Ah, Lavaur… Une nouvelle réunion du conseil municipal, aussi fluide qu’un PowerPoint d’entreprise un vendredi à 17h. Rien ne dépasse, rien ne choque, rien ne vit. Une séance huilée, oui — mais avec une huile de friture usagée, tant tout semblait rance et prévisible.
Et puis il y avait l’opposition. Cette fameuse opposition qui se présente comme la gauche qui construit Lavaur. À force de les entendre, on finit presque par y croire… jusqu’à ce qu’ils ouvrent la bouche. Ou plutôt : jusqu’à ce qu’ils ne l’ouvrent pas.

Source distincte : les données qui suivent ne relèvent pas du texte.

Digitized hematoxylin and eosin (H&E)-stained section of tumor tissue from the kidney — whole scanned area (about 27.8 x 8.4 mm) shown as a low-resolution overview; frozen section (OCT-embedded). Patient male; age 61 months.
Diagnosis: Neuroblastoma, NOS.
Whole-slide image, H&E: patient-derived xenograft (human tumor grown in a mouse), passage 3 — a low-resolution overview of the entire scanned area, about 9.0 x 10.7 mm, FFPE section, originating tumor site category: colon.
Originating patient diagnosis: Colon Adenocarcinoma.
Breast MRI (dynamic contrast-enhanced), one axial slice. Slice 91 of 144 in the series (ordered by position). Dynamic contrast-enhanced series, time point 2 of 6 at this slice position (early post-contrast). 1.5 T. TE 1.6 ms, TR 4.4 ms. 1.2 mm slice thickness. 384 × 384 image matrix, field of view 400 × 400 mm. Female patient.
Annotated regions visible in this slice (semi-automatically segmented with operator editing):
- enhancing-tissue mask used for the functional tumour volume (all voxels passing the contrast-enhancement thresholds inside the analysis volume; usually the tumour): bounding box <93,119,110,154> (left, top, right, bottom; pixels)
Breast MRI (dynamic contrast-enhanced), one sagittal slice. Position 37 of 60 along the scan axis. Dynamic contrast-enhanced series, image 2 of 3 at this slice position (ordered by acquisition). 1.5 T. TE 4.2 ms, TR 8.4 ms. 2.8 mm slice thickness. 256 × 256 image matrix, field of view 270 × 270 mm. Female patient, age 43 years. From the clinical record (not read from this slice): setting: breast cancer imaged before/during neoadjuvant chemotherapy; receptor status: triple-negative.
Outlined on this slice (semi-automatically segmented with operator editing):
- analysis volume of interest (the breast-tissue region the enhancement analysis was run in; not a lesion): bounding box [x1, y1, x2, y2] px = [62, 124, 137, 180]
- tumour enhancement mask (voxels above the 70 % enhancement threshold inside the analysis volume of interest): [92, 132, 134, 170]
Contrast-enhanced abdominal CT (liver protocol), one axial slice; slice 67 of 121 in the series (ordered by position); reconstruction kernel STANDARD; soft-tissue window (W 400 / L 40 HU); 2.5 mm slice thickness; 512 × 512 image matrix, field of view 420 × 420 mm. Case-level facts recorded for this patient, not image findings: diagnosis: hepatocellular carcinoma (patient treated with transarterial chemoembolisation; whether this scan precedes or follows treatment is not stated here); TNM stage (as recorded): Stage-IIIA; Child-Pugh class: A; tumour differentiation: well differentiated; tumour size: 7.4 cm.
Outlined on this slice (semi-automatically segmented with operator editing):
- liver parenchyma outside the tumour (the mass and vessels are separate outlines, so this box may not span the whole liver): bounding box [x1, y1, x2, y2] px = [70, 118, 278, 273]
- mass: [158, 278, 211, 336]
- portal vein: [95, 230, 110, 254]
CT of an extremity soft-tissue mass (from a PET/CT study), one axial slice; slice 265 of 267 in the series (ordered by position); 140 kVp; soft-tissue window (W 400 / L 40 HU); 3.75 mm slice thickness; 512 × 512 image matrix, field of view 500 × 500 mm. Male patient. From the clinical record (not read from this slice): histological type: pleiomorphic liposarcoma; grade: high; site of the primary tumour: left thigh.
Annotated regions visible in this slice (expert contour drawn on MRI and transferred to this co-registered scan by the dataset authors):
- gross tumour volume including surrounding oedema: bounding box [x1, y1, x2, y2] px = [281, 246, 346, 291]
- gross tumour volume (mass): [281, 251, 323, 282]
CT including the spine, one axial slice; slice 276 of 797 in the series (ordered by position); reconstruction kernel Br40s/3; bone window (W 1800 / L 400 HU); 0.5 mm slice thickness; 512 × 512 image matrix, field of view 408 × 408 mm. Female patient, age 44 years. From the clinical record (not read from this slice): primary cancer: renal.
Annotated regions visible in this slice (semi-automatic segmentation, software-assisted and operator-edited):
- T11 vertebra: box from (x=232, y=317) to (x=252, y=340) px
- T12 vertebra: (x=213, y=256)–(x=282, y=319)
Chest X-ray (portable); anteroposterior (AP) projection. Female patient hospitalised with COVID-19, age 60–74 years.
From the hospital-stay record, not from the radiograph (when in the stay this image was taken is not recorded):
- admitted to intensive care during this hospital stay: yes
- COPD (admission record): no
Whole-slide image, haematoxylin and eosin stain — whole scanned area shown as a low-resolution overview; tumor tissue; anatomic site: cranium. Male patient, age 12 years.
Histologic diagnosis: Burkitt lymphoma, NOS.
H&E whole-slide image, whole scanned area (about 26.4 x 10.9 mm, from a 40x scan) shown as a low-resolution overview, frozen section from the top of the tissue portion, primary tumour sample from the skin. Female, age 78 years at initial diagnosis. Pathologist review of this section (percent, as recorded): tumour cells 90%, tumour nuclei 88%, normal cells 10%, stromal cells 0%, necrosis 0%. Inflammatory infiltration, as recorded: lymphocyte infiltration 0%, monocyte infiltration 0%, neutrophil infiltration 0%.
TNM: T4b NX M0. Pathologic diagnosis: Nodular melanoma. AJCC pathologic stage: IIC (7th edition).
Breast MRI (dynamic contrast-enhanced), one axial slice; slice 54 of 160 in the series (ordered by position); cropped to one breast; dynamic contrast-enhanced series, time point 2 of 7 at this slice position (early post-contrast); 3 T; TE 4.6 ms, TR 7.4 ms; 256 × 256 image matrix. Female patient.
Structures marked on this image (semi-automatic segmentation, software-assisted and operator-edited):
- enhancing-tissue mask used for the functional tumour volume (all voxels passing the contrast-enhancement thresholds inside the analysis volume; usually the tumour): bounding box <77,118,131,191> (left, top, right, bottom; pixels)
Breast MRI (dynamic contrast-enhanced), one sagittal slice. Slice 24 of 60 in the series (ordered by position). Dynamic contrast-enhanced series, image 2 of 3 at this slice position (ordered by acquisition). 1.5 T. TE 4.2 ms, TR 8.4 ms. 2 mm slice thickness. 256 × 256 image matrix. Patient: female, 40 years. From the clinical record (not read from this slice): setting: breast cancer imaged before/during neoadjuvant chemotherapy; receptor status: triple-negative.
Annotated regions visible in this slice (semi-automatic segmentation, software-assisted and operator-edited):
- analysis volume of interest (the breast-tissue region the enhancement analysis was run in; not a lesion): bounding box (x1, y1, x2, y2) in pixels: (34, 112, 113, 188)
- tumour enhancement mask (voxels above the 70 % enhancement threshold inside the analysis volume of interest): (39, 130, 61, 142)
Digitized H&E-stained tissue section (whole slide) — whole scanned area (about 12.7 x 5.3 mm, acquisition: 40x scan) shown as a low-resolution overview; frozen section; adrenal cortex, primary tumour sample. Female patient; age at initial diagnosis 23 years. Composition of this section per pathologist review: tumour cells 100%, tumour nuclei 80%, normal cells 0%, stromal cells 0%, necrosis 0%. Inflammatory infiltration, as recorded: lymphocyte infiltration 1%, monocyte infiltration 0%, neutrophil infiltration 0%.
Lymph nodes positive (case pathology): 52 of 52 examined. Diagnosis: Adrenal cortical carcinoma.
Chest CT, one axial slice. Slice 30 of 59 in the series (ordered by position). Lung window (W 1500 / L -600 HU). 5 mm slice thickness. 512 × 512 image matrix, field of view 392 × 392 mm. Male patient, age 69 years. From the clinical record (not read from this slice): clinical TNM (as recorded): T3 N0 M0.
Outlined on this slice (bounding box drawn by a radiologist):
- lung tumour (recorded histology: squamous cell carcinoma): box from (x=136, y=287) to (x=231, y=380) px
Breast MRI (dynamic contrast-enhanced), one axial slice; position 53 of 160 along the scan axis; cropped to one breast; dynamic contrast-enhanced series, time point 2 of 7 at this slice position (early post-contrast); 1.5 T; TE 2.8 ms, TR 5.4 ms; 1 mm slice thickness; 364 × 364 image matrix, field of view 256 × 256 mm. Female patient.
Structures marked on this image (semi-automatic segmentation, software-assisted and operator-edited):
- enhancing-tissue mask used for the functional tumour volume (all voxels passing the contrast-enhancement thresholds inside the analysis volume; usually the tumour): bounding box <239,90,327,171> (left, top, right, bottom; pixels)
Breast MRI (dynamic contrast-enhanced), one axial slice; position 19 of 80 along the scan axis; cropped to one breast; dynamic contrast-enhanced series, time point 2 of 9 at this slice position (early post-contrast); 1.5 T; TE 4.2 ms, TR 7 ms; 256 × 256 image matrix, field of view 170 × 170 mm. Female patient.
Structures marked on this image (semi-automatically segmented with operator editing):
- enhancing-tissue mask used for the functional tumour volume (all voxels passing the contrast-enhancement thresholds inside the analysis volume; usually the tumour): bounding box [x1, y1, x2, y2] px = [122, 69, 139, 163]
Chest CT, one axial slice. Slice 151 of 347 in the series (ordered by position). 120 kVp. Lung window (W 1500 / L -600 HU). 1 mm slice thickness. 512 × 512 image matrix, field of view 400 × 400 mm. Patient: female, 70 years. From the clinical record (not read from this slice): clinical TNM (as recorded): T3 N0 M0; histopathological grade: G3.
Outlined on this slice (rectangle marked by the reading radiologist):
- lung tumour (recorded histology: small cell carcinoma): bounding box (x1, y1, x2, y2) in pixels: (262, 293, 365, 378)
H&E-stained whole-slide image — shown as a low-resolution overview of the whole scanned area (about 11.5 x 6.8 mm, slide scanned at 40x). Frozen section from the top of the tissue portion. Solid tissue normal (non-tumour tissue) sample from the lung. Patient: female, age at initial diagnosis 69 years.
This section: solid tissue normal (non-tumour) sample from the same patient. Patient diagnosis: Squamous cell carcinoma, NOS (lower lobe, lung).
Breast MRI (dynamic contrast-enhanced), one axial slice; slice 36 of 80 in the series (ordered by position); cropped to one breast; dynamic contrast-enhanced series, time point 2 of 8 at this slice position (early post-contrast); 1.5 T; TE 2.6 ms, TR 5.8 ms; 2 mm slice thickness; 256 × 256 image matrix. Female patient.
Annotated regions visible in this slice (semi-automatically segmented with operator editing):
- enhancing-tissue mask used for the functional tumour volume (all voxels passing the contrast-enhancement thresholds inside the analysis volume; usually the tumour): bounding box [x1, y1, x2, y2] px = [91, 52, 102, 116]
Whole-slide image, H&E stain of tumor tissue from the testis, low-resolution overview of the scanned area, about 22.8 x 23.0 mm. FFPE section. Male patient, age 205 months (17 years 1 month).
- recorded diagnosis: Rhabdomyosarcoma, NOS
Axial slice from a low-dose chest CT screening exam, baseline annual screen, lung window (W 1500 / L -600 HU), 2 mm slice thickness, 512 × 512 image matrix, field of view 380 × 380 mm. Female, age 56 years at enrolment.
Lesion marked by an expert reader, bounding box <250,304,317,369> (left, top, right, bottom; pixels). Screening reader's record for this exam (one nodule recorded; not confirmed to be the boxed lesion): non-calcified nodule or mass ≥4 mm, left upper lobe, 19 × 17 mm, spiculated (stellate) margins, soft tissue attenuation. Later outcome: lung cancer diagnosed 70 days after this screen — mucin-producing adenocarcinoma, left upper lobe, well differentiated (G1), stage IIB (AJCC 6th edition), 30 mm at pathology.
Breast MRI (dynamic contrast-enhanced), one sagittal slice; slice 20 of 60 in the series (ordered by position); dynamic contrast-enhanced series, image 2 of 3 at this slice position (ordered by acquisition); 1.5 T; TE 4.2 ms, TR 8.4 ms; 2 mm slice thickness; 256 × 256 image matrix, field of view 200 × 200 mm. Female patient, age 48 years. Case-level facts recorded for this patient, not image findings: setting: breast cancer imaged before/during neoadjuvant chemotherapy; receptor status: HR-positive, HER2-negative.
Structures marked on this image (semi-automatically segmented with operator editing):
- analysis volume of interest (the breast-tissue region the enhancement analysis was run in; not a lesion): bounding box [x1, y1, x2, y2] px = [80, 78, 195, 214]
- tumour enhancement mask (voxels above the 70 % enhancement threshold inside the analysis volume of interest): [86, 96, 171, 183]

Une opposition sous anesthésie générale
La léthargie était telle qu’on aurait pu penser que le chauffage de la salle fonctionnait au gaz hilarant.
Pas une étincelle, pas un frisson, pas même le traditionnel soupir indigné. Rien. Le néant politique.
On aurait pu espérer un sursaut lorsqu’un maire soudainement socialiste — il faut relire deux fois pour y croire — s’est mis à vanter la grande vertu de la transmission en politique. Alors là, on se disait : ça y est, ils vont bondir.
Mais non. Pas un clignement d’œil. Pas un froncement de sourcil. Le calme plat.
La gauche la plus gauche jamais observée, un laboratoire de passivité à ciel ouvert.
Pourtant, la transmission carayonnesque, c’est quoi ?
– Une dette couleur rouge incendie,
– Des budgets qui tiennent debout grâce à des béquilles comptables,
– Une voirie digne d’un film post-apocalyptique,
– Un patrimoine municipal qui se détache plus vite que les affiches de la fête du cassoulet.
Mais apparemment, tout cela mérite… le silence. Le mutisme. L’abstention permanente comme mode d’expression politique.
L’épisode Navellou : ou comment applaudir un geste administratif basique
Le clou du spectacle ? Le conseiller Navellou, en pleine extase civique, félicitant le maire pour… avoir fait son travail.
Oui, son travail.
Réguler la circulation des PL pendant trois mois, un acte aussi révolutionnaire qu’allumer la lumière en entrant dans une pièce.
Si demain le maire signe un arrêté pour ramasser les feuilles mortes, on assistera peut-être à une standing ovation.
À ce rythme, l’opposition prend sa carte chez Carayon
Soyons honnêtes : si l’opposition continue de confondre contradiction et capitulation, elle finira en effet…
sur la liste électorale de Carayon.
Sans même s’en rendre compte.
Par osmose. Par habitude. Par soumission.
Oui, l’opposition est tellement conciliante qu’elle risque bientôt de recevoir un T-shirt “J’aime la majorité” en cadeau de Noël.